Studies of mutant mouse models have revealed that several 30 Hoxb genes play important roles in patterning the axial skeletal structures. Disruption of Hoxb2 and Hoxb4 caused sternal abnormalities and failure in body wall closure, respectively. To better understand the functional roles of the Hoxb3, we have generated mutant mice with insertion of a lacZ reporter in-frame in the Hoxb3 locus, followed by a neomycin resistance cassette. The Hoxb3LacZ heterozygous mutants appeared normal but most of the homozygous mutants died in utero at around 15.5 dpc with severe ventral body wall defects. It has been suggested that the abnormal body wall development may be caused by a combined effect of affecting several neighbouring Hoxb genes, we are currently investigating the expression of Hoxb2 and Hoxb4 in the Hoxb3LacZ homozygous mutants. Analysis of 12.5 dpc embryos revealed defective primary body wall, particularly in the ventral mid-line, in the Hoxb3LacZ homozygous mutant. Skeletal preparation and immunohistochemical analysis of the homozygous mutants at 15.5 dpc indicated normal formation and differentiation of secondary body wall components.

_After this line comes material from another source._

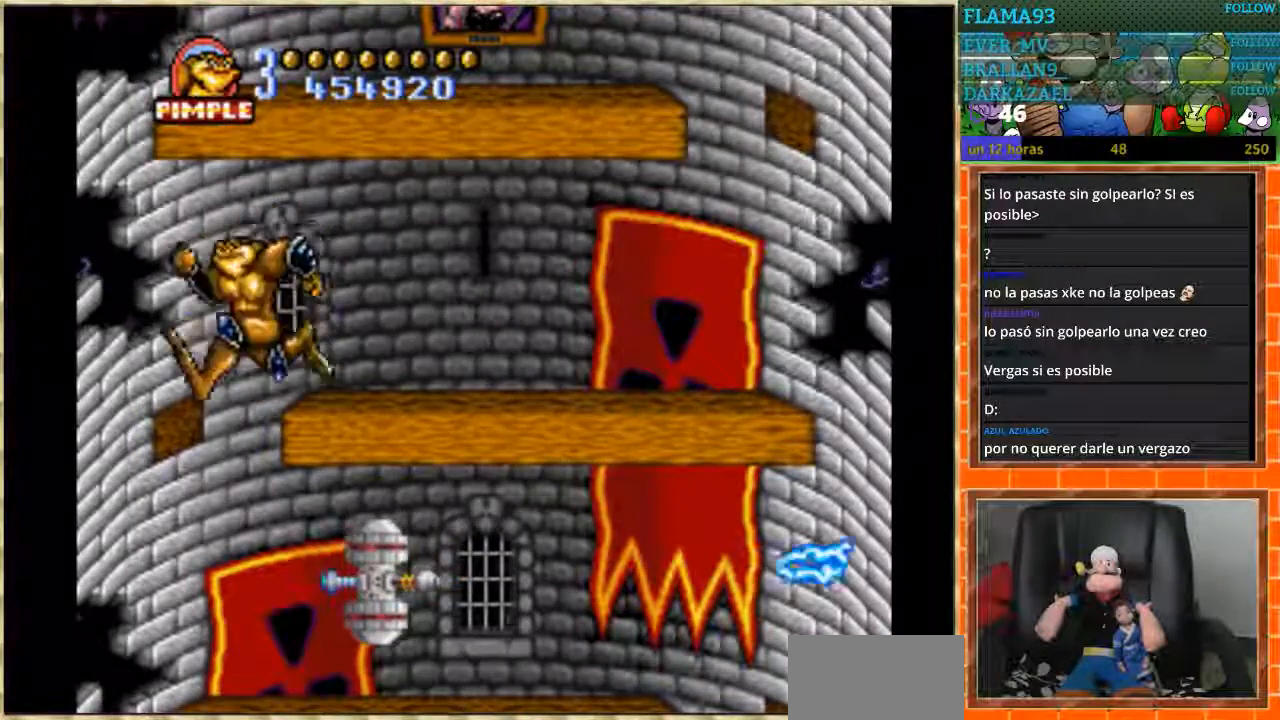
{"buttons": [], "events": [[67, "DPAD_LEFT", "up"], [67, "DPAD_RIGHT", "down"], [167, "B", "down"], [267, "B", "up"], [334, "B", "down"], [368, "DPAD_RIGHT", "up"], [401, "B", "up"]]}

However, they all failed to complete their development towards the ventral mid-line, leaving the body covered only by a thin layer of primary wall structure. Further analysis of the homozygous embryos suggested that expression of TGFb2 was reduced in the primary body wall epithelium in early embryos. Our results suggest that deficiency of TGFb2 in the Hoxb3LacZ homozygous mutant may be responsible for the open wall defects, the involvement of TGFb2 related signalling molecules in body wall closure will be investigated.